Raitt’s great mission is to showcase underappreciated artists, she says – and that includes the R&B musicians who never got paid for their original recordings. “Someone like me can bring attention to the fact that recording contracts weren’t fair back then, and ask for contributions to the Rhythm and Blues Foundation, so we can get some health insurance for these legends who populate your record shelves,” she says.

Bonnie Raitt in 1986
‘When I became a hit artist, I could raise money and attention in a way that I couldn’t before’ … Raitt in 1986. Photograph: Aaron Rapoport/Getty Images

Her mastery of the guitar once prompted BB King to call Raitt the “best damn slide player working today”. “There were more people around doing great blues guitar,” Raitt says, with typical humility. Shine a light on her accomplishments and she will be quick to turn to those of others. From the folk greats (“Joan Baez and Odetta were like goddesses to me – they were my Beyoncé”) to her blueswomen contemporaries (“Jo Ann Kelly was a master of the acoustic blues. And Sister Rosetta Tharpe nailed the electric guitar. Memphis Minnie was a great role model for me, too”).

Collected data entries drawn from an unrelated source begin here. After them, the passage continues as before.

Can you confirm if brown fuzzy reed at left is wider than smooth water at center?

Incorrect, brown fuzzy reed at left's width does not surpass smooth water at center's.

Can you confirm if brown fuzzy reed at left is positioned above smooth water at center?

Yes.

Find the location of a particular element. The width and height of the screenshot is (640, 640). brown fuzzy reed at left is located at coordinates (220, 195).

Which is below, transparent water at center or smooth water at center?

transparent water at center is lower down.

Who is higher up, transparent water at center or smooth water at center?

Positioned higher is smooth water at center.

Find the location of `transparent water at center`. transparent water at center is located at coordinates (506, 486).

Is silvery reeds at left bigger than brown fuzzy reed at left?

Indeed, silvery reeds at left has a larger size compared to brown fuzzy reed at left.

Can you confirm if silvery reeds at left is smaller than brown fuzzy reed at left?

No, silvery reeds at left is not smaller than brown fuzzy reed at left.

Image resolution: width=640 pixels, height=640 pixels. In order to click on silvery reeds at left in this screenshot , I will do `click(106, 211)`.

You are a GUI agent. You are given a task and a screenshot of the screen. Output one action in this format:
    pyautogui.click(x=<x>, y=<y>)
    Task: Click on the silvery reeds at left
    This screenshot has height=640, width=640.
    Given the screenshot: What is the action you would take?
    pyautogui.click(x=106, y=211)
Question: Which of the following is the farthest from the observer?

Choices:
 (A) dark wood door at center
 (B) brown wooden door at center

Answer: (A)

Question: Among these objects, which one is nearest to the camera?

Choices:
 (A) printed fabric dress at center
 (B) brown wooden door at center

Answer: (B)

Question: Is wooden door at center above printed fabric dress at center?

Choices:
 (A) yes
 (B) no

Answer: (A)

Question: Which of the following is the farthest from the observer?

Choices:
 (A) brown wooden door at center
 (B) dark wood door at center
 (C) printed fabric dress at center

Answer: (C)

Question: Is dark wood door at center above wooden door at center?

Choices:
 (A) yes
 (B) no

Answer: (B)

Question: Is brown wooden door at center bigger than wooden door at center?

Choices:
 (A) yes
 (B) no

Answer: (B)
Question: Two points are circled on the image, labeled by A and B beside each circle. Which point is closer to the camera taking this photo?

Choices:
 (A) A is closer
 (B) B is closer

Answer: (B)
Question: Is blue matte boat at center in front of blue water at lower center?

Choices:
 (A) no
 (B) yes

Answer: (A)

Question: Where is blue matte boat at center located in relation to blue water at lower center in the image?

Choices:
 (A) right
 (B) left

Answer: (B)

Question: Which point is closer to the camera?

As for slide? “I’m glad I got good at it, but it really isn’t that difficult,” she shrugs. “I know I got my foot in the door for being adept at that instrument, but I beg to say I’m not that great at it.” I reply by telling her that I have watched her 1976 Old Grey Whistle Test rendition of McDowell’s Kokomo Blues and I beg to differ.

Next month, Raitt will release Just Like That, her first studio album in six years. As well as continuing to showcase her interpretive skills (Love So Strong is a tribute to Toots and the Maytals’ Toots Hibbert, who died in 2020), it is also a reminder of her songwriting talent, a muscle she flexed from the very beginning, with soulful compositions such as 1971’s Thank You and Finest Lovin’ Man.

There seems to be a lot of love and loss on this record. Living for the Ones is perhaps the most potent example of this, a cruising rock number that belies her grief. “I lost my brother in 2009,” she says. “Every day, when I want to complain about something that didn’t quite work out, I open my eyes and say: I’m living for the ones who didn’t get to make it.” Another “huge loss” for Raitt was the death of Prine from Covid complications in 2020. She had him in mind when she wrote Down the Hall, an introspective acoustic ballad inspired by a New York Times piece she read about a prison hospice programme. It prompts tears as she talks about it. “I just put myself there and created a character, like John Prine did with Angel of Montgomery,” she says.

Her enthusiasm is as boundless as it has ever been, urged onwards by these losses. Next month, she hits the road in the US with the gospel legend Mavis Staples. Suffice to say, she is raring to go after nearly two years of the pandemic. “When I play my first live show, where I hear the audience clap and actually look out there and see real people? I’ve never appreciated doing this more than I do right now.”